Mnie nie tyle dziwi zachowanie Alejandra, a to, że Montse tak szybko mu wybaczyła. Poświęcili na to 1-2 odcinki może.
Wychodzi na to, że główną winowajczynią była Montserrat. Ale czego można się spodziewać po kobiecie, która miała za matkę pazerną harpię pozbawioną uczuć do kogokolwiek (nie, nie wierzę, że kochała Dimitria).
Jeśli człowiek bardzo kocha to i może bardzo szybko wybaczyć. Wiedziała, że Alejandro jest jej miłością życia, także po co tracić czas na kłótnie, chciała żeby stworzyli rodzinę, nie chciała go stracić, wiedziała, że tylko z nim będzie naprawdę szczęśliwa.
Jak człowiek się zakocha to zawsze myśli, że to już na całe życie, a prawda niekiedy bywa inna.

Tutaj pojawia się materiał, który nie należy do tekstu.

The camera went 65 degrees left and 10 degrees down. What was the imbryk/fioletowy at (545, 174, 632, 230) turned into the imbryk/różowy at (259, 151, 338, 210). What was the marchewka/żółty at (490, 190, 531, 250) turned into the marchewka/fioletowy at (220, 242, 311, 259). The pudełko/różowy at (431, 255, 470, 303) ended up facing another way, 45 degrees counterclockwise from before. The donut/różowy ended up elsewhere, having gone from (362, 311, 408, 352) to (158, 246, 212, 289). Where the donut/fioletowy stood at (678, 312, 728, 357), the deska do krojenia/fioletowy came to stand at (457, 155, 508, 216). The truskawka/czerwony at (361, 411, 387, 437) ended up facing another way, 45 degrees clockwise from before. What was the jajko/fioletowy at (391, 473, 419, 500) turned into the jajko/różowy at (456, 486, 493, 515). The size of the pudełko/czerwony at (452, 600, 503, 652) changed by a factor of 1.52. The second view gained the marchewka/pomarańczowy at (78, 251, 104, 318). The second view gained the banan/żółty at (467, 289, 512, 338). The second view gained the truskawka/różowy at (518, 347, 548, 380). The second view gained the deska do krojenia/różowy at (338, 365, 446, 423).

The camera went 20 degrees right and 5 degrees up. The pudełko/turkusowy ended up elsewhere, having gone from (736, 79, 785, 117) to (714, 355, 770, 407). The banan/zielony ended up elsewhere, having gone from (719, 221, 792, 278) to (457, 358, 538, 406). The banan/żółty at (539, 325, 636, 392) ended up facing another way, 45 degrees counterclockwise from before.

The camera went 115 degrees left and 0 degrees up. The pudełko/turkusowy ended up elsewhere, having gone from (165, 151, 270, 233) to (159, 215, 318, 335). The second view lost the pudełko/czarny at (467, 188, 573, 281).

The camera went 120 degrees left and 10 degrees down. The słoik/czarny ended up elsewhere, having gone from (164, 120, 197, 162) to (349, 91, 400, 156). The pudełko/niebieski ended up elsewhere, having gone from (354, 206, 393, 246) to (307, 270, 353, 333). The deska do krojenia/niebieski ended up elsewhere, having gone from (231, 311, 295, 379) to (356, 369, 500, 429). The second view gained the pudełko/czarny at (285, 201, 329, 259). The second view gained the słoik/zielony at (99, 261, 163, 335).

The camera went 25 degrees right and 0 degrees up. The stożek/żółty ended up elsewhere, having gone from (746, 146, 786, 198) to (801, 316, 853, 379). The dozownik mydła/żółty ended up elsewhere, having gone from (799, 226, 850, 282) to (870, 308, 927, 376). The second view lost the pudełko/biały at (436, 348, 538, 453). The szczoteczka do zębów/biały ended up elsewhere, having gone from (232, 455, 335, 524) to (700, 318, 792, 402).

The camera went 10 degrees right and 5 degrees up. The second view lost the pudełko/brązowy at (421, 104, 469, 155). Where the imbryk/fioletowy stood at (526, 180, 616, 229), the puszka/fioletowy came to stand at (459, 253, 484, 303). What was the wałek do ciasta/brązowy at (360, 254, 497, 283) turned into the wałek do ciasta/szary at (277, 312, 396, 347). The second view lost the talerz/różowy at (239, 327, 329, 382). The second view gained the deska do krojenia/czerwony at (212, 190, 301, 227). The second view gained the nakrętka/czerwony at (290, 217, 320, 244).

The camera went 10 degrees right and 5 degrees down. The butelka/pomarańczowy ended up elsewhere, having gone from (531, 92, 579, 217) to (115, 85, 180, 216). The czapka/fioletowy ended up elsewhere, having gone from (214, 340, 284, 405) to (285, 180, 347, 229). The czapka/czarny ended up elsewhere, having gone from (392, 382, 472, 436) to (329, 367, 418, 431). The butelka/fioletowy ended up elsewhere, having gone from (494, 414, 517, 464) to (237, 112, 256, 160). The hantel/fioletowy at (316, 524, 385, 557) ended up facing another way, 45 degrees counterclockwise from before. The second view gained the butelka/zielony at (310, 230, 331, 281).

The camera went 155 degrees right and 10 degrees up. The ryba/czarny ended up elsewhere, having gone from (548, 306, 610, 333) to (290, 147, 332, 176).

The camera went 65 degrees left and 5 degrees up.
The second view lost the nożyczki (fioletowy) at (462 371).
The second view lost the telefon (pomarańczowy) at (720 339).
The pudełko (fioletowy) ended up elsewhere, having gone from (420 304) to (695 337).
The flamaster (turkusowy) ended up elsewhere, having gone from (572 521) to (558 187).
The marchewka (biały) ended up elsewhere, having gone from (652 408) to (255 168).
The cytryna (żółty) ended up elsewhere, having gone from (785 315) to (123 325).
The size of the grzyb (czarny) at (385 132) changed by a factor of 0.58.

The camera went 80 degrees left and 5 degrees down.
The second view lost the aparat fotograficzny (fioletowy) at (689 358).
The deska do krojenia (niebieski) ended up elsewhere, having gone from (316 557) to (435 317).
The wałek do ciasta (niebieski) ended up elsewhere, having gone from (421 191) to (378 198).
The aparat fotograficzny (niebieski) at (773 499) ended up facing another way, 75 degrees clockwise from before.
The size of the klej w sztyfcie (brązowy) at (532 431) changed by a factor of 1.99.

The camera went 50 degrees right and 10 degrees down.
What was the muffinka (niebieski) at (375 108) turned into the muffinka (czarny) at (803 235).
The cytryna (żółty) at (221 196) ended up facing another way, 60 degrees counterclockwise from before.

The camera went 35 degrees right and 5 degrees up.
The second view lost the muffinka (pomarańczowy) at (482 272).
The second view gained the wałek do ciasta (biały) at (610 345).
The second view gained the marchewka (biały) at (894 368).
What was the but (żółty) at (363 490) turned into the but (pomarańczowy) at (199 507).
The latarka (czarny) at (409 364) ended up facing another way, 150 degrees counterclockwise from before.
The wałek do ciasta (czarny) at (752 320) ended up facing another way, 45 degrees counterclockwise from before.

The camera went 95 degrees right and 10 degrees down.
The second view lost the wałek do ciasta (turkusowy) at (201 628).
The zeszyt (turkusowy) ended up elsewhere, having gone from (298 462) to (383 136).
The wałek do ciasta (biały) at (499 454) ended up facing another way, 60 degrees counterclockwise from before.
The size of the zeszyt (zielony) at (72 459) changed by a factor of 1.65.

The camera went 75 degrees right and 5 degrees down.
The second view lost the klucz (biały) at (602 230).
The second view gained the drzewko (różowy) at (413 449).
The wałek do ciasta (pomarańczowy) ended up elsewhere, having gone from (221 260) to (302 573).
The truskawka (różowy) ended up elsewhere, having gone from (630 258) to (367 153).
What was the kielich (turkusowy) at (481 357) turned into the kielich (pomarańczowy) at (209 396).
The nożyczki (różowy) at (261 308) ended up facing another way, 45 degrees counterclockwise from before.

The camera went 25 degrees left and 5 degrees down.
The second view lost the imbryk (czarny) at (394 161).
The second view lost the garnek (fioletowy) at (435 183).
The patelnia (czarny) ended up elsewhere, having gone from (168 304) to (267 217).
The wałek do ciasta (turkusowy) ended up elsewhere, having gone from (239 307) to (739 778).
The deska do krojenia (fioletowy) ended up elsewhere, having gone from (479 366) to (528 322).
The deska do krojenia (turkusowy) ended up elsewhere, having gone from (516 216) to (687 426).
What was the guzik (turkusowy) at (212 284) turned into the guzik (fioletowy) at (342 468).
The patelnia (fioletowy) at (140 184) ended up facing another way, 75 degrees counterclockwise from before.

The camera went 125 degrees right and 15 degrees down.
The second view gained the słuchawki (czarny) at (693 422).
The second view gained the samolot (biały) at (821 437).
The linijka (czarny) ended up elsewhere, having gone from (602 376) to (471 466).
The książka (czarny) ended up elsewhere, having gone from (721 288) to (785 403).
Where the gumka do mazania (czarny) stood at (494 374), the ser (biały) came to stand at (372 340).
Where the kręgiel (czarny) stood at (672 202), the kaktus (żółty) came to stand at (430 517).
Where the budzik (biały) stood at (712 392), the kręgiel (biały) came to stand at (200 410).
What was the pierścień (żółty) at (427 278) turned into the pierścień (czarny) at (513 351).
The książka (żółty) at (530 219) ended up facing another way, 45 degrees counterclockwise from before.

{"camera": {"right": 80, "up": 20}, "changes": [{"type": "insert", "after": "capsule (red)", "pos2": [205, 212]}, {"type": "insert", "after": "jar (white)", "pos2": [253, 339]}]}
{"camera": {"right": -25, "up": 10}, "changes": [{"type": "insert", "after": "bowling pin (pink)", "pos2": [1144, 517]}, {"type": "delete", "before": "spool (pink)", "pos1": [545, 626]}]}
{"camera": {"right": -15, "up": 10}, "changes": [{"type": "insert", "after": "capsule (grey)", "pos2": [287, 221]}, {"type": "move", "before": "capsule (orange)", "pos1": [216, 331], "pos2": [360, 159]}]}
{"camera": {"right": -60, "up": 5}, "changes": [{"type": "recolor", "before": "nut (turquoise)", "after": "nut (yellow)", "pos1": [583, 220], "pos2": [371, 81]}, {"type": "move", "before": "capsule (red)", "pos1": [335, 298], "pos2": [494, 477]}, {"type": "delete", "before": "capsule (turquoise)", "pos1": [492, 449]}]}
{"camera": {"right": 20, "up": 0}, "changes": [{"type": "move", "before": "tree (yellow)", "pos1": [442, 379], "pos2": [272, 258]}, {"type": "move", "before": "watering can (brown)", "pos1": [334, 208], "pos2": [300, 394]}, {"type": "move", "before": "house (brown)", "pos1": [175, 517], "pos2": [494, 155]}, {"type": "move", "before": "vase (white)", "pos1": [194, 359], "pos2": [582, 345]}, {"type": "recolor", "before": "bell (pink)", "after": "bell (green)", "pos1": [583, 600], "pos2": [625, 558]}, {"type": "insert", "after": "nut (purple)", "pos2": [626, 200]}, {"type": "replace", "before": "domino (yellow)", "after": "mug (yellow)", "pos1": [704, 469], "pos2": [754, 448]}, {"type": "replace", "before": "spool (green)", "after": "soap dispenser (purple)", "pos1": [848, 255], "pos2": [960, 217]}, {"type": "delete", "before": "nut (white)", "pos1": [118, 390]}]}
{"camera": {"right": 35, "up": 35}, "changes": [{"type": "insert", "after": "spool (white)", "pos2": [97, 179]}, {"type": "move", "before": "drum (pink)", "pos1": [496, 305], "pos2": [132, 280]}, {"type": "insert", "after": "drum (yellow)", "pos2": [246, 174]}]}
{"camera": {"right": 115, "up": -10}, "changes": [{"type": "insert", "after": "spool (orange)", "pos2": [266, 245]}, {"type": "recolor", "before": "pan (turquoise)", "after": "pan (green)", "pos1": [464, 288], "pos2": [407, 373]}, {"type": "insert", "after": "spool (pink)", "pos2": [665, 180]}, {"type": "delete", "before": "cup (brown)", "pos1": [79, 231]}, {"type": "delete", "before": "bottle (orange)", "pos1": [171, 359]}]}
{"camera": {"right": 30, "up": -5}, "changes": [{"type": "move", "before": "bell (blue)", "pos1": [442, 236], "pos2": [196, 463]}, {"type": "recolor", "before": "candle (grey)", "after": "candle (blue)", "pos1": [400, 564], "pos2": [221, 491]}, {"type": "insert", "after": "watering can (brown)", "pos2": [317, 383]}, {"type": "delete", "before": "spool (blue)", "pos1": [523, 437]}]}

Montse nieraz później mówiła, że to jednak nie było prawdziwe uczucie do JL, bardziej zauroczenie, a nauczyła się prawdziwie kochać dopiero przy Alejandro.
Też nie zapominajmy, że to była to zwykła kłótnia małżonków o to, że zupa za słona. Alejandro zachował się tragicznie. Dobrze, że mu wybaczyła, ale nie powinna od razu wpadać mu w ramiona, tylko dłużej go przetrzymać ;p.